Valentine nodded. "I needed a trade, after you took away the one I had. Juggling suited me."
"It would have," Barjazid said. His voice echoed in the long empty chamber. "You were always best at giving amusement to others. I invite you to return to juggling, Valentine. The seals of power are mine."
"The seals are yours, but not the power. Your guards have deserted you. The Castle is secure against you. Come, give yourself up, Dominin, and we will return you to your father’s land."
"What of the weather-machines, Valentine?"
"Those have been turned back on."
"A lie! A silly lie!" Barjazid whirled and threw open one of the tall arching windows. A blast of frigid air rushed in so swiftly that Valentine, at the other end of the room, could feel it almost at once. "The machines are guarded by the people I most trust," said Barjazid. "Not your people, but my own, that I brought from Suvrael. They will keep them off until the order comes from me to turn them on, and if all of Castle Mount turns black and perishes before that order comes, so be it, Valentine. So be it! Will you let that happen?"
"It will not happen."
"It will," said Barjazid, "if you remain in the Castle. Go. I grant you safe conduct down the Mount, and free passage to Zimroel. Juggle in the western towns, as you did a year ago, and forget this foolishness of claiming the throne. I am Lord Valentine the Coronal."
"Dominin—"
"Lord Valentine is my name! And you are the wandering juggler Valentine of Zimroel! Go, take up your trade."

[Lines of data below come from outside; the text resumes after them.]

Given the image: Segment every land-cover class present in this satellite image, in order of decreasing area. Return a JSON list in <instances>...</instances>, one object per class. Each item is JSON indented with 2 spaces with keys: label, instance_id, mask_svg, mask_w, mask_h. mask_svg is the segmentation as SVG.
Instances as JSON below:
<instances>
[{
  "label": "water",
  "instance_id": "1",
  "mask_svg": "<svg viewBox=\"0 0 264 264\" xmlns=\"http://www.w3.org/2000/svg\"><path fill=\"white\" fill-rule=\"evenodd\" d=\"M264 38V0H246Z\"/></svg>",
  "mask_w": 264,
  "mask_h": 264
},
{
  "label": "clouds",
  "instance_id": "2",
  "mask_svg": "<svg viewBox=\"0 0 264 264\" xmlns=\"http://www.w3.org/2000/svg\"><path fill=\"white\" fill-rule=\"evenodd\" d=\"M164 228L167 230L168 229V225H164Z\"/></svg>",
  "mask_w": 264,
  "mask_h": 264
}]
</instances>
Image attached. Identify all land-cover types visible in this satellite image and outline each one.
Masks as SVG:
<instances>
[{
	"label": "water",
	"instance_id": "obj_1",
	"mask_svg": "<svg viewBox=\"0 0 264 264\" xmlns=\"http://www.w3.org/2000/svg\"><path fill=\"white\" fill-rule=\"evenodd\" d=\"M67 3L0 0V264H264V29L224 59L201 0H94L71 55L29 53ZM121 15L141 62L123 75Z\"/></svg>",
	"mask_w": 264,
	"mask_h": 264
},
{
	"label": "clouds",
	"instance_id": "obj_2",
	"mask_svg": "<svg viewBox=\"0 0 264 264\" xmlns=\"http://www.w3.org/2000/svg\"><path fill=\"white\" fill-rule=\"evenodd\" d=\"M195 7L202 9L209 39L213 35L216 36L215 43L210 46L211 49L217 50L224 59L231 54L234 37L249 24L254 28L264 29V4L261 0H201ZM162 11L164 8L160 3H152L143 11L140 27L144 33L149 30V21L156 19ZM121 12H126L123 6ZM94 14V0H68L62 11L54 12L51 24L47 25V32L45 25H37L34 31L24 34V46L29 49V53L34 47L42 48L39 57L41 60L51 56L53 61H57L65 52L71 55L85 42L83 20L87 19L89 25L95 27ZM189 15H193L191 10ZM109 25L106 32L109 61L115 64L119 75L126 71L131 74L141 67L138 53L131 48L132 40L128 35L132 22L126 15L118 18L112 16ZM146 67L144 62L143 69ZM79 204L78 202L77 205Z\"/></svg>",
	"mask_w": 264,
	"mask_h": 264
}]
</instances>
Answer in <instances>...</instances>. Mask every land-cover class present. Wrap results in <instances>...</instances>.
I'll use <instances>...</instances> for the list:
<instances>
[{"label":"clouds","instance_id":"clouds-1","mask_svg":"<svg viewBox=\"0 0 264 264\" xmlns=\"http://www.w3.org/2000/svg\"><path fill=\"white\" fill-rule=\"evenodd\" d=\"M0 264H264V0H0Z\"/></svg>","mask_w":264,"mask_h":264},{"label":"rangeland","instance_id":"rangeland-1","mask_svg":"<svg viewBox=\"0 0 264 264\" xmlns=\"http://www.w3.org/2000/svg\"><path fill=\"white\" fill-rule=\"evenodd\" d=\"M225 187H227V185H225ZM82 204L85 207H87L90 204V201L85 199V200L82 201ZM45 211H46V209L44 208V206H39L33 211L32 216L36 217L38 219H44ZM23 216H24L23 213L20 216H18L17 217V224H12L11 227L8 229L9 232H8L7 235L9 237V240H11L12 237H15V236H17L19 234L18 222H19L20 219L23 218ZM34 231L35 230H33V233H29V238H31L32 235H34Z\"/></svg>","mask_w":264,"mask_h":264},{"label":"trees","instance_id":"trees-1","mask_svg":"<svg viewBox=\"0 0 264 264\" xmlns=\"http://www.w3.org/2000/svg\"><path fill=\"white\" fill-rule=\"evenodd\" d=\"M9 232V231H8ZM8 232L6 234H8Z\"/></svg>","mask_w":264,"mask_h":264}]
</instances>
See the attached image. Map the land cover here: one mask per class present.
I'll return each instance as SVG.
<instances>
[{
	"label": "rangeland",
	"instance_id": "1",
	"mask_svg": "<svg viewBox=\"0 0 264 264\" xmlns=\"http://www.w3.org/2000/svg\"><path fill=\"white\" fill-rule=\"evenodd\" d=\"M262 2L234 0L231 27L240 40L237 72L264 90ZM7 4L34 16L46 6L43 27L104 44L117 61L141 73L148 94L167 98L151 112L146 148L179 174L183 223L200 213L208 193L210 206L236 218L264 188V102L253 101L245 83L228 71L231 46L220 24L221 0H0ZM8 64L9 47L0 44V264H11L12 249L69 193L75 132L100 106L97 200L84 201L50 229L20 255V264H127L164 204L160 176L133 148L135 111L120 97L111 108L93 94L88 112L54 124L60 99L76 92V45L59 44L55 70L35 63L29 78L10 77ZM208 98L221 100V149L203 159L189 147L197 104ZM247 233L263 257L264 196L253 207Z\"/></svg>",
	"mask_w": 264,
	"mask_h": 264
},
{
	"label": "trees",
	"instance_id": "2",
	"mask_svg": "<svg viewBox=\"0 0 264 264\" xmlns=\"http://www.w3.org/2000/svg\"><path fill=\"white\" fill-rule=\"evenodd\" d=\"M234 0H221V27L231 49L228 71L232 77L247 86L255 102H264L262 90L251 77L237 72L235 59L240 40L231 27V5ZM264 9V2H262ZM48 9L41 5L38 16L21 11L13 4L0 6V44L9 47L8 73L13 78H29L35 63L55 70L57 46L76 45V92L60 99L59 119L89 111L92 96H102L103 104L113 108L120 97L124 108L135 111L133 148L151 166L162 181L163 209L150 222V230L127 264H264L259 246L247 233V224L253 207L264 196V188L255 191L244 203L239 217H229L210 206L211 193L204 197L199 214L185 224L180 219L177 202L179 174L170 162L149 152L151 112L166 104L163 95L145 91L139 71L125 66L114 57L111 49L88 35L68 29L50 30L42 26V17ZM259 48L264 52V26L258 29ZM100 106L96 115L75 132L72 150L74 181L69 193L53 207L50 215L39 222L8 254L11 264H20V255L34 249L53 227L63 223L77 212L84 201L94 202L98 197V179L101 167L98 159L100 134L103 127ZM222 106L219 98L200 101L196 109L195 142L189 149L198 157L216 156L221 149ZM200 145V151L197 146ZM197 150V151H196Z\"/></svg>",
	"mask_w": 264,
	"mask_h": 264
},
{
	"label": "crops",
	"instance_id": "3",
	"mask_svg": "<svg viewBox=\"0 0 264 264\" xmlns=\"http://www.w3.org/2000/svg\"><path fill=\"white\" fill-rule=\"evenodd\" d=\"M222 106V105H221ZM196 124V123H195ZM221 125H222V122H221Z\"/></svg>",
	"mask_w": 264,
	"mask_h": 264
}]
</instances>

Lightly Valentine said, "It’s a powerful temptation, Dominin. I enjoyed performing, perhaps more than anything I’ve done in my life. Nevertheless, destiny requires me to carry the burdens of government, regardless of my private wishes. Come, now." He took a step toward Barjazid, another, another. "Come with me, out to the antechamber, so we can show the knights of the Castle that this rebellion is over and the world returns to its true pattern."
"Stay back!"
"I mean no harm to you, Dominin. In a way I feel grateful to you, for some extraordinary experiences, things that would surely never have befallen me but for—"
"Back! Not another step!"
Valentine continued to advance. "And grateful, too, for ridding me of that a
"Not — another — step—"
Barely a dozen feet separated them now. Beside Dominin Barjazid was a table laden with the paraphernalia of the judgment-hall: three heavy brazen candlesticks, an imperial orb, and next to it a scepter. Uttering a strangled cry of rage, Barjazid seized a candlestick with both hands and hurled it savagely at Valentine’s head. But Valentine stepped deftly aside and with a neat snap of his hand caught the massive metal implement as it went by. Barjazid hurled another. Valentine caught that too.